Tuesday, November 21, 2006

Partial, and indeed partial

In today's column, Polly Toynbee writes of Bolingbroke hospital that:

[i]t has a day hospital for some 15 elderly patients, with out-patients and imaging diagnostics.

This at best partial, it also provides a GP out of hours surgery, podiatry and community dental services (source).

-o0o-

She also writes that:

...empty wards cost a fortune, not counting the heat billowing out, which can't be cut off in unused wings.
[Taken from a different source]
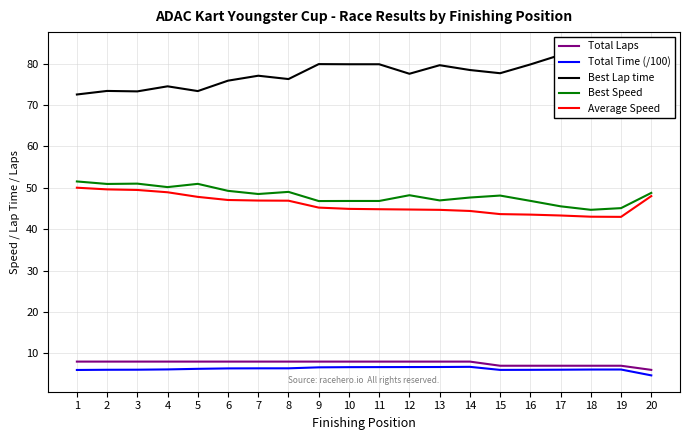

Is the value of Total Time (/100) at 3 greater than the value of Total Laps at 3?

No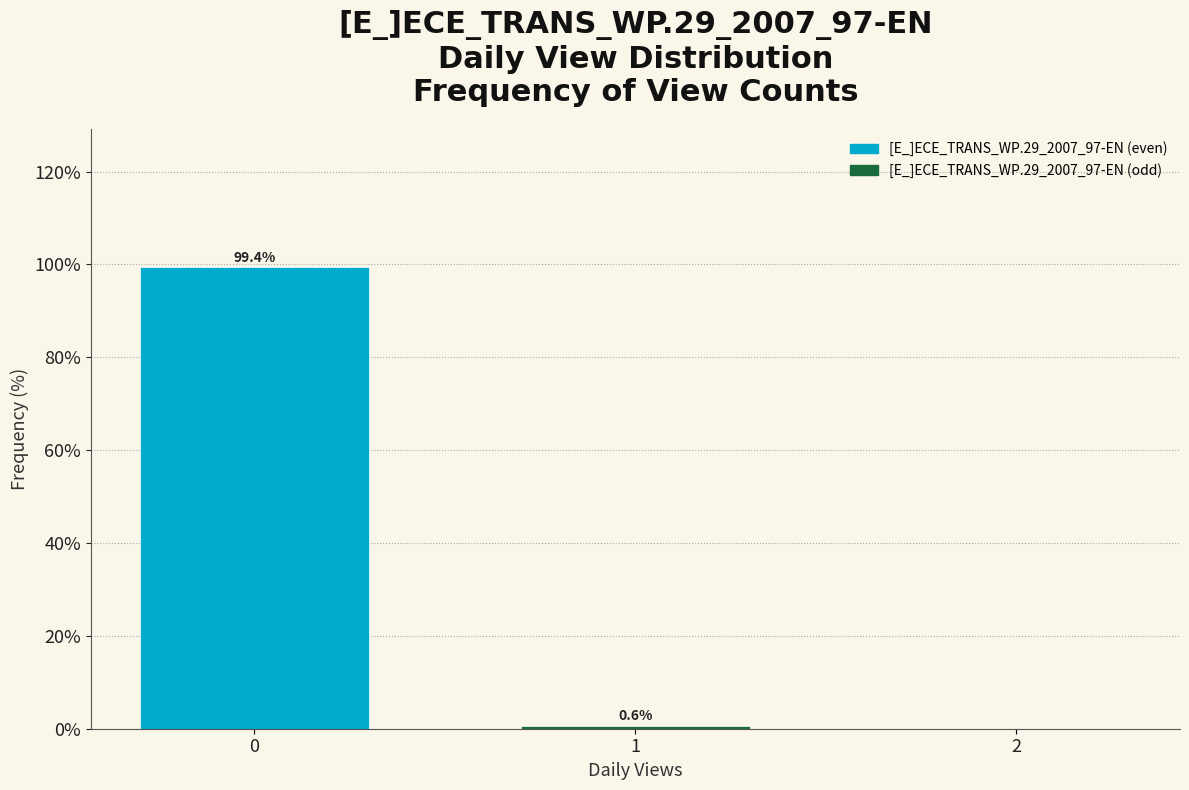

Reading left to right, extract all data points from this chart.

0=99.4	1=0.6	2=0.0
St George's trust, which owns this hospital, has to pay a percentage on all its capital assets to the NHS, under an accounting system designed to ensure that assets are not underused...

Unused capital and land does of course incur a cost, and it is good to see this recognised.  However, some empty wards are more costly than others.

One of the reasons people are upset about the planned closure of the Bolingbroke hospital is that the NHS trust spent around £2m refurbishing the hospital months before announcing its closure in 2005.  It was at best economic with the truth when talking about the cost of the refurbishment, originally claiming it spent around £600,00.  The refurbishment also failed to rectify fire hazards in the hospital, which had been known about since 1989 (see, for example, this news story).

This isn't to say that the hospital should close, of course.  We all find ourselves susceptible to the sunk cost fallacy -- throwing good money after bad.  It does, however, mean that there are legitimate concerns to be raised about the financial and managerial acuity of those involved in local healthcare provision. 

For Polly to claim that opponents of the closure -- generally from people from political parties of which she doesn't approve -- are running  "mendacious" local campaigns without actually citing a specific example of mendacity, and to decry this as "pure politics", seems, well, hypocritical.